“嗯?”江宇陵挑眉,“那小子又來了?都殺了他那麽多人,還不服氣嗎?”


    小兵說話聲中氣十足,段焱燁注意到這邊的動靜,抬手示意劊子手停刑,緩緩走過來。


    “不、不是啊!”小兵神色慌張,指著城門的方向說:“將軍,此次和之前不同,敵軍傾巢出動,據斥候粗略估量,其人數應當在十萬以上!”


    江宇陵一怔,這會段焱燁走過來,冷冷道:“慌什麽,不過是些殘兵敗將罷了,虛張聲勢,向鴻,你隨我來。”


    炆勝軍隊中一個身高出挑的人向前一步,“是!”


    江宇陵有些不安,小跑兩步跟上他,問道:“會不會是他們的援軍到了?”


    “絕無可能。
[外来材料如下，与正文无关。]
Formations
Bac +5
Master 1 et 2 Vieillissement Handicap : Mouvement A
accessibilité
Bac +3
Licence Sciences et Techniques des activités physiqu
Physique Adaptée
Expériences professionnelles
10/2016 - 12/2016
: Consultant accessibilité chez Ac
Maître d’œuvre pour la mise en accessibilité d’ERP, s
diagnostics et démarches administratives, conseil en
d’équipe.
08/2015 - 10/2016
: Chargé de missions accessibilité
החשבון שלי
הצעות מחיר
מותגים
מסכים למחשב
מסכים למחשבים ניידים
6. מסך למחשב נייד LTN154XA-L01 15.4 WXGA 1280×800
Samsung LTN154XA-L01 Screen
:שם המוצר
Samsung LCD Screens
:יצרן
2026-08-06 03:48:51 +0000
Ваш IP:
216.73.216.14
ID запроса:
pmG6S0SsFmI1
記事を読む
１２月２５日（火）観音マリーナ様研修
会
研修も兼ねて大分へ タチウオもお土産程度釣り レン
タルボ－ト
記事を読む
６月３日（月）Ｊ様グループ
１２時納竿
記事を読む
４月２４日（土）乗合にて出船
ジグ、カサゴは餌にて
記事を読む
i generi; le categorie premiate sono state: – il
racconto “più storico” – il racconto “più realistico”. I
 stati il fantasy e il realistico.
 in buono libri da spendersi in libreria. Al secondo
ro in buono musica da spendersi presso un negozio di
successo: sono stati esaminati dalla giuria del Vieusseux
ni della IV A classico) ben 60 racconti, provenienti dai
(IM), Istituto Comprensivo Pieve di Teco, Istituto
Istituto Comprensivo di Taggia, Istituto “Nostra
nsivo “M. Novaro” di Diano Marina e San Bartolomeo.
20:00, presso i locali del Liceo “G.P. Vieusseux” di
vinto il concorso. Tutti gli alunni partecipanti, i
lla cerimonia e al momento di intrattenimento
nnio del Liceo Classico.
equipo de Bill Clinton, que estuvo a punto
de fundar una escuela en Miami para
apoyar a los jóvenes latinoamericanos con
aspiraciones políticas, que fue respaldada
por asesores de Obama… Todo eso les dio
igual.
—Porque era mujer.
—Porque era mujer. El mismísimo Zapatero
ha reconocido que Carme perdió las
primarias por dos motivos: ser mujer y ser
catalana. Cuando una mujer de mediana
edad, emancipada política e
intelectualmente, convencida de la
”段焱燁當即否決,頭也不迴地說:“將軍自己想想,咱們占領這座城池才不過短短五日,而從晟蘭抵達邊城,起碼也得十日有餘。”


    “先前占據壁落之時,我曾算過他們的行軍時長。”他又補充道:“若真是援軍,便隻能說明,打從他們奪迴壁落之際,就已經打算派兵前來了。”


    半月前。


    “然對方那時已然大勝,我軍亦未曾展露鋒芒,為了藏拙假意撤兵,還在村莊中宿了幾日,他們有何必要增加無謂的人員浪費?”


    江宇陵按他的邏輯想了想,點頭道:“嚴公子說的對。”


    如果他是洛蘭的皇帝,也不會隨隨便便就讓十萬大軍過來。


    又不是烽火戲諸侯。


    段焱燁加緊步伐甩掉他,目光孤傲凜冽,他步履如風,身後的向鴻不得不跑著才能追上。


    從最優角度來說,確實如此。


    然而,還有一種極其微小、近乎微乎其微的可能性。


    它的存在無限趨近於零,若放在往常,即使這可能再渺小,他也不會不留後手,可近日來,他愈發覺得自己絕不可能出錯。


    如果洛蘭國的援軍真的到了——


    那隻能說明,有人從一開始,就知道他不會撤兵,所以才出此計策。


    而這種孤注一擲的做法。


    他確實在一人身上見識過。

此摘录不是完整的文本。